Task directions: Exclude the pictures, and otherwise reproduce the data in full.

### Data section

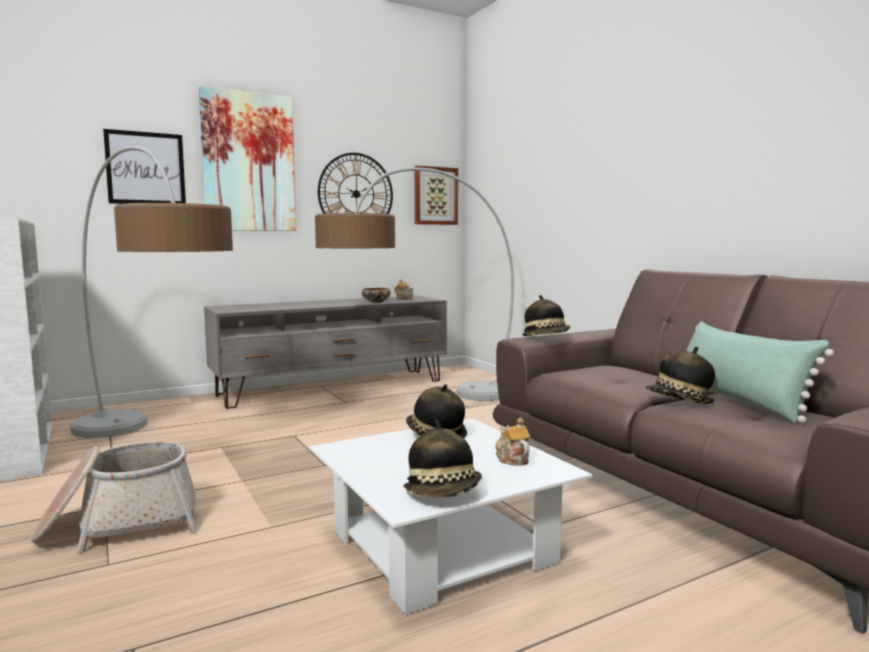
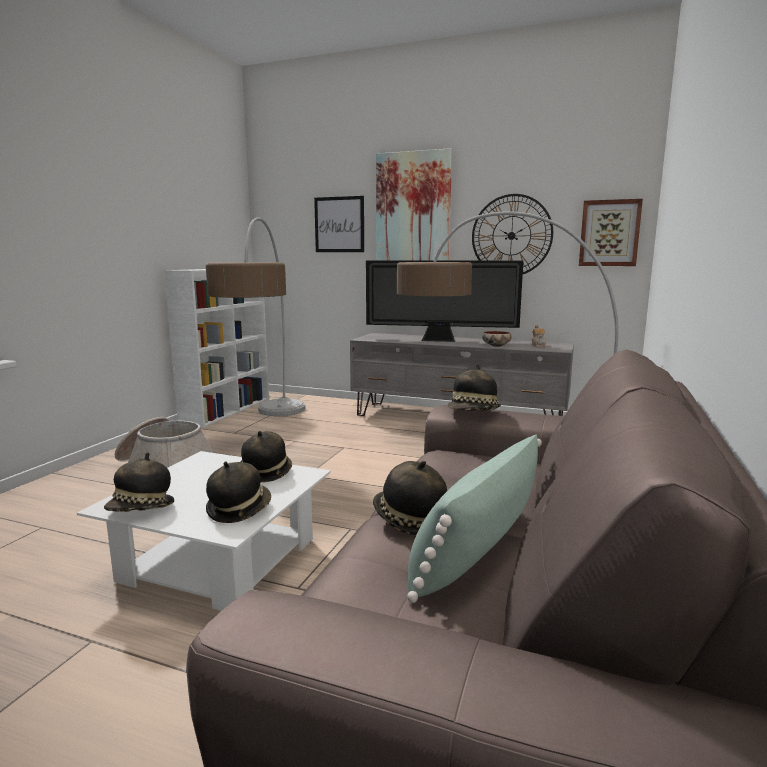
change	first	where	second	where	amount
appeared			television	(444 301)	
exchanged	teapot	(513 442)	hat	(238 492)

######

Answer below:
change	first	where	second	where	amount
appeared			television	(444 301)	
exchanged	teapot	(513 442)	hat	(238 492)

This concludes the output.